Удары нарывали, словно сдирали кожу на всём теле. Они обжигали и замораживали каждый синяк, разрывали капилляры. На ноге разорвалась вена. Это я почувствовал довольно отчётливо. Один из ударов пришёлся в основание черепа, в выпирающую у меня косточку. Потом в пальцы рук, находящихся чуть выше.
— К чёрту, как был подонком, так им и останешься, — сказал отец тихо из-за отдышки. Он вышел из комнаты. Мамы нет дома.
— Братик, бра-ати-ик, — позвало меня маленький зверёнок из-под стола. — Вставай. Пожалуйста.
Я не мог. Не мог говорить и двигаться. Не мог дышать. Было больно. Я мог только чувствовать, как из пары ран на теле сочится кровь, как мой брат поднимает футболку. Я видел, как он в ужасе убежал в зал за аптечкой. Я слышал, как отец отъезжает от дома на своей машине.
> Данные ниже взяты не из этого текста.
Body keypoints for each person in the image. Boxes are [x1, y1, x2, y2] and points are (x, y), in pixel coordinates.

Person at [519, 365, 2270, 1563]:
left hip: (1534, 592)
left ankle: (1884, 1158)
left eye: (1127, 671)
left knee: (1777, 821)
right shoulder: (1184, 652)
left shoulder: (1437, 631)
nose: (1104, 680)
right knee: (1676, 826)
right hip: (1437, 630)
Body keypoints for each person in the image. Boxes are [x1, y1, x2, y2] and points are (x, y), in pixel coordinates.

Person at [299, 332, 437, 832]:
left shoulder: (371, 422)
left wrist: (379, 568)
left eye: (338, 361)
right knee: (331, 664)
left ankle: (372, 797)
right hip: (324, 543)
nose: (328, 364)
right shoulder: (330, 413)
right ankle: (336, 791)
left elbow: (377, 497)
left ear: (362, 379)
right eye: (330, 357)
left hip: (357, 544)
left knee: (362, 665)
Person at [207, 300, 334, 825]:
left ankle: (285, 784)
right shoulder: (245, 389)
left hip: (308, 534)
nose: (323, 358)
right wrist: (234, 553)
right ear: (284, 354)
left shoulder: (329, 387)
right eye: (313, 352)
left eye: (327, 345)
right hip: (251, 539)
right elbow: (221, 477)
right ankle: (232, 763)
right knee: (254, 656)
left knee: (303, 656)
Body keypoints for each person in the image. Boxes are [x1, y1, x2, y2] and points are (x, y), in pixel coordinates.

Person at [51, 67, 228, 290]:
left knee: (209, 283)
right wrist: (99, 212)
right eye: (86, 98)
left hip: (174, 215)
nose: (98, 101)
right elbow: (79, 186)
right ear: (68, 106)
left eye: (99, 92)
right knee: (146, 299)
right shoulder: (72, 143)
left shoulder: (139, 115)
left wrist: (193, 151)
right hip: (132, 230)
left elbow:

Потом вновь увидел брата. Он бежал ко мне, держа в руке перекись водорода и несколько ватных дисков. Чувствовал, как перекись начинала жечь кожу. Как брат стягивал с меня остальную одежду. Как он причитал из-за моего веса и синяков.
— Прости, — сказал брат тихо, — прости, что не мог ничего сделать. — Слёзы полились из его глаз.
— Ничего. Всё нормально, просто иногда так бывает.
Качели покачивались.
— Падонок, — прошептал я. — Ненавижу тебя по сей день. Тварина. Уёбок, блядь.
Я часто проклинал отца. Но глубоко в сердце был ему благодарен. Я стал таким только благодаря ему. Хотя… Не скажу, что я себе таким нравлюсь.
Поднявшись с качелей, я сел на пол. Потом лёг и закрыл глаза. Я так давно мечтал так сделать. Но никак не находилось времени или возможности. Или и того, и того вместе взятого. Так не хочу ничего. Просто… Всё не просто. Всё очень не просто.
И то, что я вспоминаю всю эту пошлось в жизни — доказывает, что я до сих пор не в порядке. Как там сказал Илья? У меня дереализация с деперсонализацией?! Может быть…
Илья… Илья…
Скажи, почему всё это произошло? Чем я провинился?
А ты, Максим, что я сделал не так? Что я вообще сделал.
Дим. Прости ещё раз. Сколько бы лет не прошло, не могу перестать извиняться. Прости, что тогда оставил тебя. И перестал общаться. Прости.
Я открыл глаза, безоблачное ночное небо рухнуло. Миллионы звёзд, что не так давно казались такими далёкими, стали как на ладони. Я поднял руку и вытянул её. Как же я хочу пойматься каждую.
Раздался звонок телефона. Не смотря на экран, я ответил на него.
— Ало? Ты где? — это был тихий шёпот.
— Да, привет. Вот гуляю. Скоро приду, — тепло залило мою грудь.
— Ты давай уже сейчас. Поздно.
— Нет. На улице просто поразительно. Лучше ты выходи.
— Не, мне и тут, в кровати нормально. Тогда давай так: я закрываю на это глаза, а ты вернёшься домой под утро, пока все спят. Ок?
— Хорошо. Сладких.
— Сладких, целую.
— И я тебя, — положив руку, я поднялся с земли и сел на лавочку, одухотворённый, и начал вновь вспоминать.